At this stage in our journey, I usually like to point to clumps of children growing by the roadside, hanging off bikes or bouncing balls, and a man walking slowly along the street carrying a newspaper and a carton of milk. Notice how solemnly they watch us. Please feel free to stare back at them defiantly like prisoners on your way to jail.
As we approach the towns, billboards will stand like sentinels along the route advertising fast food and fuel, caravan parks and o’nite accommodation. For those of you who are new to this journey, these are merely wistful promises of a place down the road where your lives can be fulfilled. Do not be overwhelmed by the clamour of these signs. Some of you may also experience a profound sense of ennui with the endless procession of Drive Thru Happy Stops, Kwik Snax and T-Marts. Again, do not be alarmed. This feeling will soon pass.
In due course, we will be stopping for our scheduled meal break. Please take all valuables with you, ensuring that you remain in a mild state of paranoia. Once you leave the benign rocking of the coach, your identities will be in crisis until we are once again ready to depart. You have twenty minutes to nibble away with cups of tea and chips. Facilities include brown vinyl seats and plastic ivy in copper pots hung from the ceiling.
Welcome back on board as the sky darkens and we begin to twist our way through gloomy, impenetrable forests. In a short while, we shall be approaching an extended period of silence broken only by the constant urging of the engine, bursts of manic laughter and the discreet click of the toilet door. Kindly extinguish all overhead lights so as not to disturb slumbering bodies swaying in time to the song of the road.
Ladies and gentlemen, if I may have your attention please, I am pleased to inform you that the bulk of the journey, carried for so long, has been discarded and left behind. Time and distance have been halved and quartered and are now rushing towards a satisfying sense of closure. Soon we shall be arriving at a forgotten town where this coach will terminate metaphorically; please wait anxiously on the deserted street while luggage is disgorged from the belly of the beast. Co-dependents and casual confidences may then slip into the night like guilty things.

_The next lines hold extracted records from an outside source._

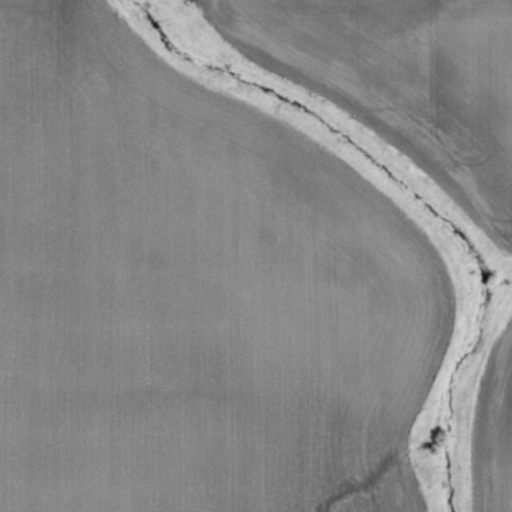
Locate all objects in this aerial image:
crop: (234, 261)
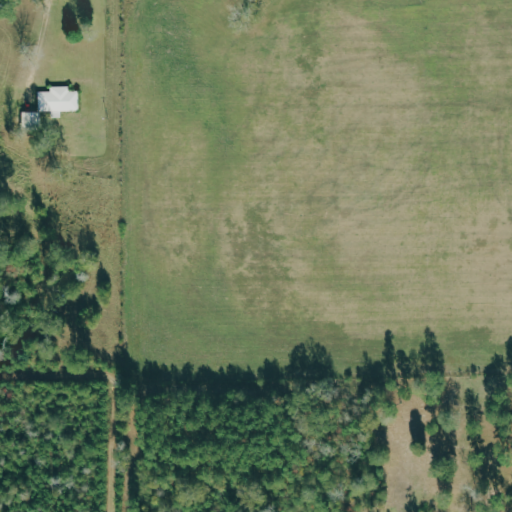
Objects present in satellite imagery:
road: (49, 49)
building: (57, 100)
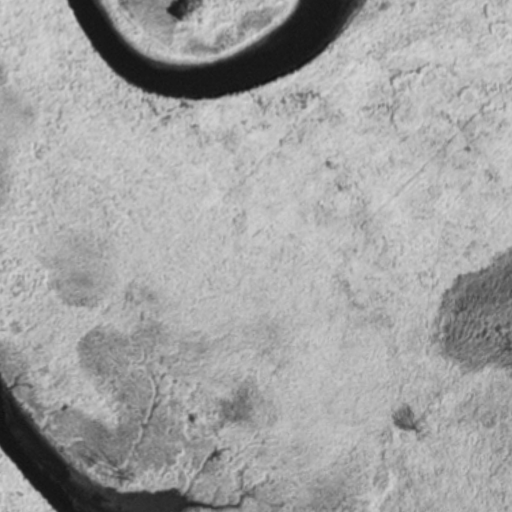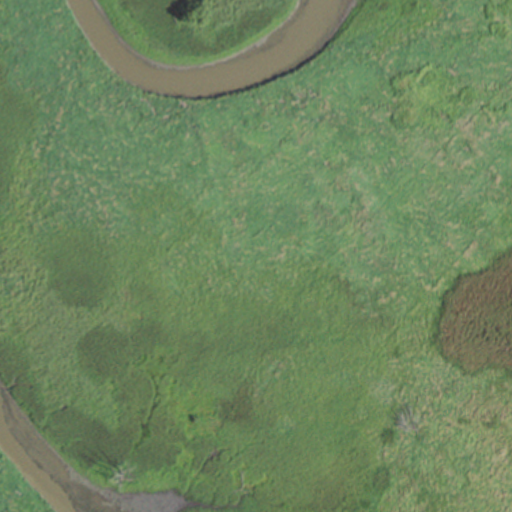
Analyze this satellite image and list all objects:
river: (82, 104)
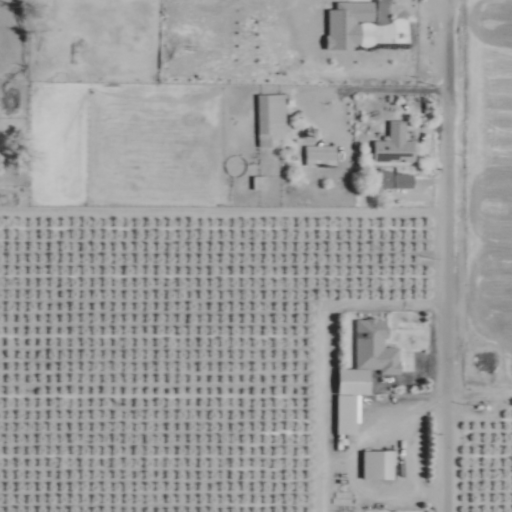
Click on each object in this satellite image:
road: (379, 86)
building: (391, 143)
building: (317, 153)
building: (390, 178)
road: (460, 256)
building: (368, 329)
crop: (199, 358)
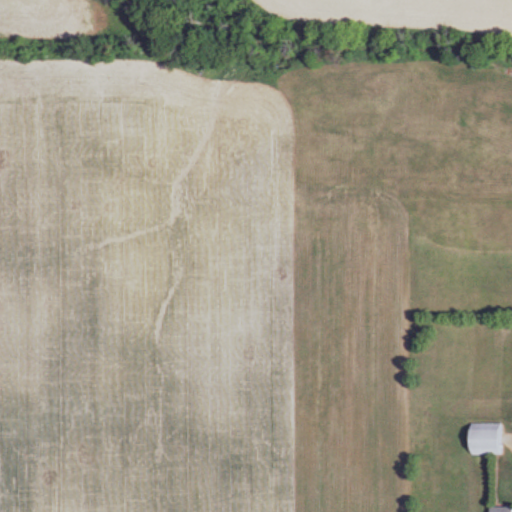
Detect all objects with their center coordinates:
building: (483, 440)
building: (499, 509)
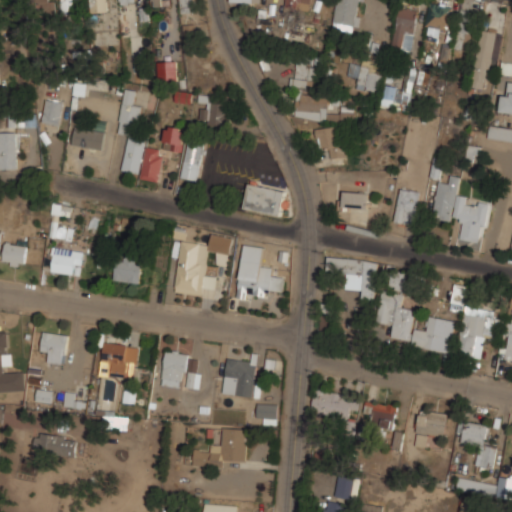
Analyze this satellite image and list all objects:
building: (127, 1)
building: (129, 1)
building: (246, 1)
building: (157, 2)
building: (299, 2)
building: (156, 3)
building: (68, 4)
building: (298, 4)
building: (66, 5)
building: (99, 5)
building: (42, 6)
building: (98, 6)
building: (185, 6)
building: (188, 6)
building: (346, 16)
building: (439, 16)
building: (346, 17)
building: (438, 19)
building: (406, 26)
building: (405, 28)
building: (466, 28)
building: (189, 33)
building: (445, 52)
building: (446, 52)
building: (485, 56)
building: (484, 57)
building: (507, 67)
building: (506, 68)
building: (169, 69)
building: (168, 71)
building: (303, 74)
building: (305, 76)
building: (366, 76)
building: (370, 78)
building: (406, 86)
building: (402, 88)
building: (389, 95)
building: (507, 95)
building: (183, 97)
building: (507, 100)
building: (312, 104)
building: (215, 109)
building: (54, 110)
building: (52, 111)
building: (215, 111)
building: (500, 131)
building: (132, 132)
building: (499, 133)
building: (89, 137)
building: (88, 138)
building: (173, 139)
building: (332, 139)
building: (145, 140)
building: (331, 140)
building: (9, 149)
building: (8, 150)
building: (193, 158)
building: (192, 160)
building: (152, 164)
building: (266, 197)
building: (265, 199)
building: (356, 199)
building: (446, 199)
building: (355, 201)
building: (408, 204)
building: (407, 206)
building: (461, 209)
building: (471, 218)
building: (93, 223)
road: (281, 224)
building: (0, 236)
building: (0, 237)
building: (221, 244)
road: (309, 245)
building: (15, 252)
building: (15, 253)
building: (68, 259)
building: (67, 261)
building: (199, 263)
building: (129, 264)
building: (127, 268)
building: (193, 268)
building: (358, 270)
building: (259, 273)
building: (256, 274)
building: (357, 274)
building: (396, 279)
building: (412, 281)
building: (404, 282)
building: (458, 297)
building: (511, 309)
building: (395, 314)
building: (396, 314)
building: (327, 317)
building: (472, 317)
road: (261, 329)
building: (476, 329)
building: (435, 333)
building: (435, 335)
building: (507, 343)
building: (55, 346)
building: (508, 349)
building: (119, 360)
building: (193, 365)
building: (9, 369)
building: (174, 369)
building: (240, 377)
building: (194, 380)
building: (44, 395)
building: (72, 400)
building: (334, 402)
building: (334, 403)
building: (267, 410)
building: (381, 412)
building: (381, 413)
building: (432, 422)
building: (432, 423)
building: (421, 440)
building: (479, 440)
building: (478, 441)
building: (55, 444)
building: (224, 449)
building: (477, 485)
building: (506, 485)
building: (477, 487)
building: (505, 487)
building: (344, 488)
building: (333, 506)
building: (334, 506)
building: (371, 507)
building: (221, 508)
building: (466, 509)
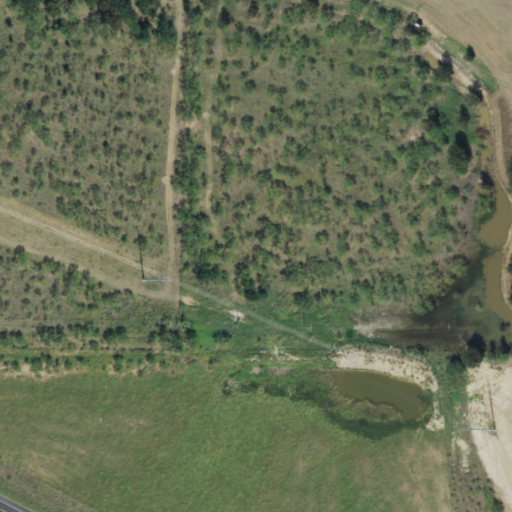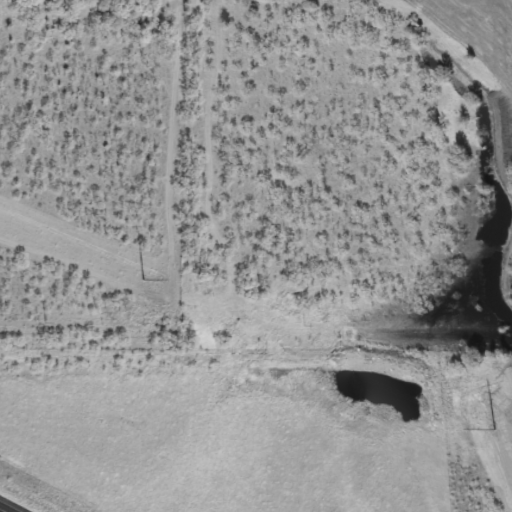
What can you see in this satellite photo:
road: (2, 510)
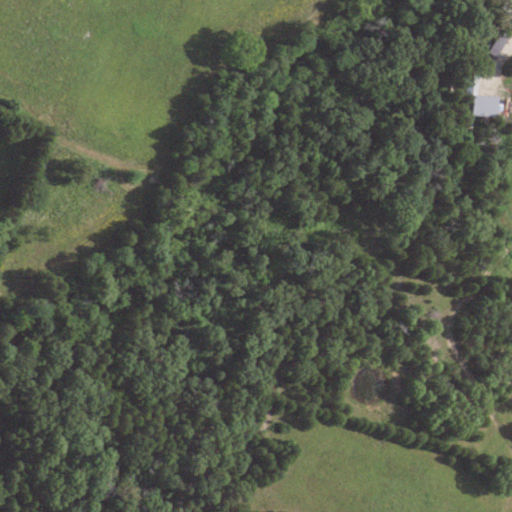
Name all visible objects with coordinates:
building: (477, 105)
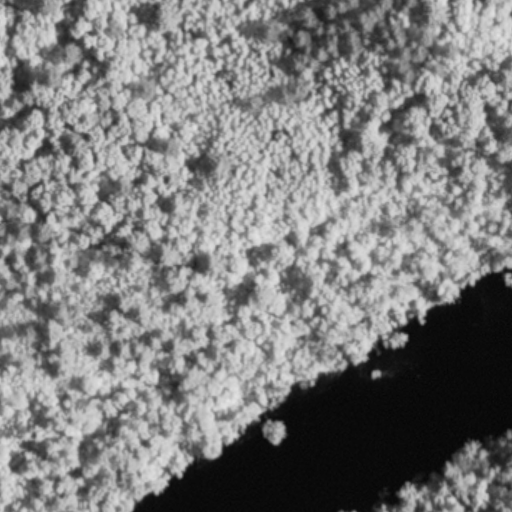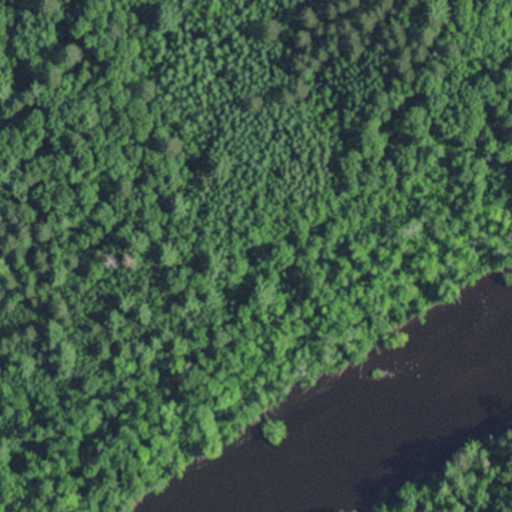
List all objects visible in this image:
river: (371, 424)
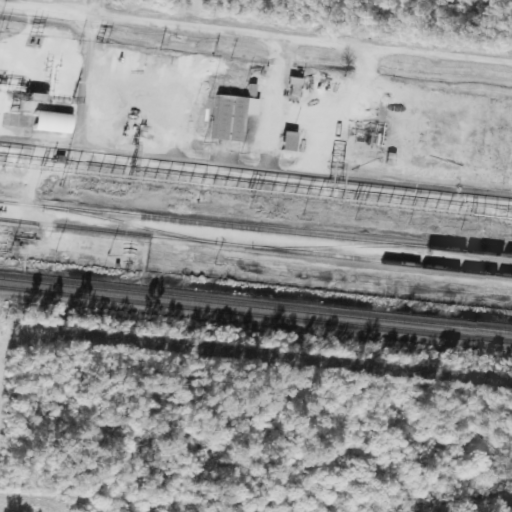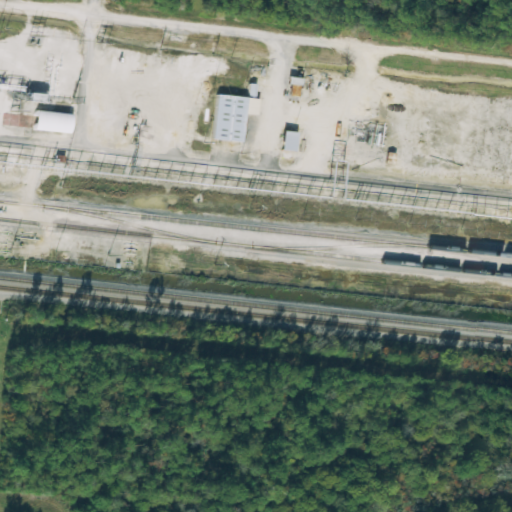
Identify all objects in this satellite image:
road: (256, 33)
road: (84, 82)
building: (152, 99)
building: (225, 116)
building: (223, 119)
building: (39, 121)
road: (255, 169)
railway: (255, 227)
railway: (256, 247)
railway: (256, 305)
railway: (255, 314)
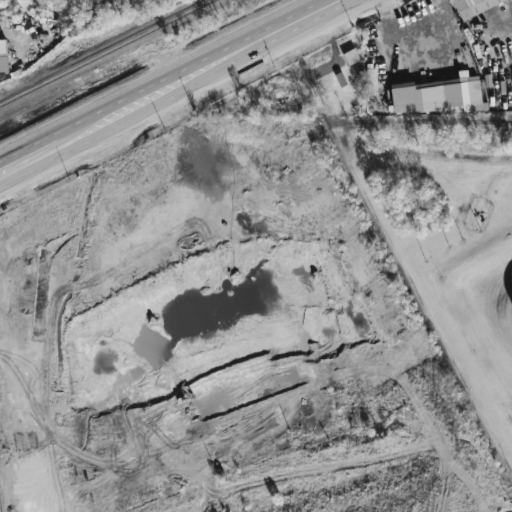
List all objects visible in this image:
road: (445, 2)
building: (469, 6)
railway: (110, 53)
building: (1, 56)
building: (348, 57)
road: (205, 74)
building: (434, 96)
road: (180, 121)
road: (27, 159)
road: (491, 188)
power plant: (448, 242)
road: (466, 314)
building: (510, 317)
building: (214, 407)
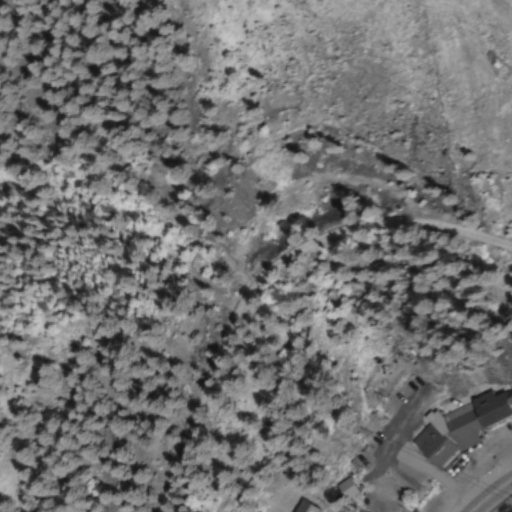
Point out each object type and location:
road: (260, 269)
building: (459, 430)
building: (452, 434)
parking lot: (494, 444)
road: (501, 447)
building: (383, 481)
road: (490, 493)
building: (299, 506)
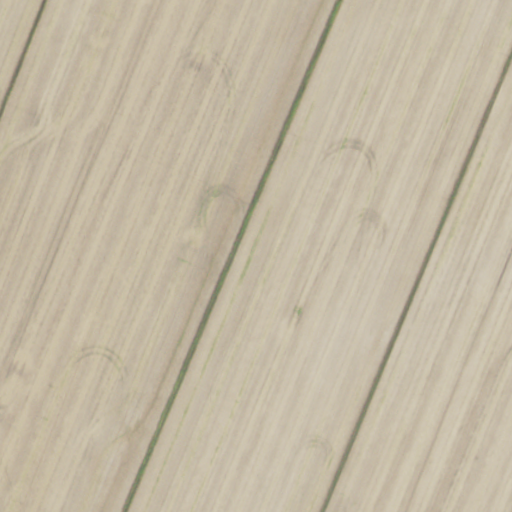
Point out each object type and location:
crop: (256, 256)
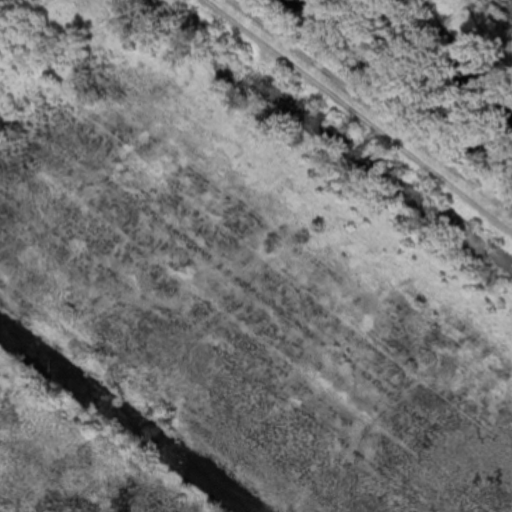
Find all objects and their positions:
road: (251, 19)
river: (418, 42)
road: (394, 128)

Kindly take all your rubbish with you, leaving no traces; you were never here, this didn’t happen. Passengers proceeding to other destinations must retain their identities for inspection. On behalf of everybody at Deluxe Express I would like to thank you for maintaining the necessary fictions. May I remind you that coach travel leaves no residue, no gritty reality; it figures as subtraction, not addition. I look forward to the endless repetition of this saga as a guarantee that the future exists. Thank you and goodbye.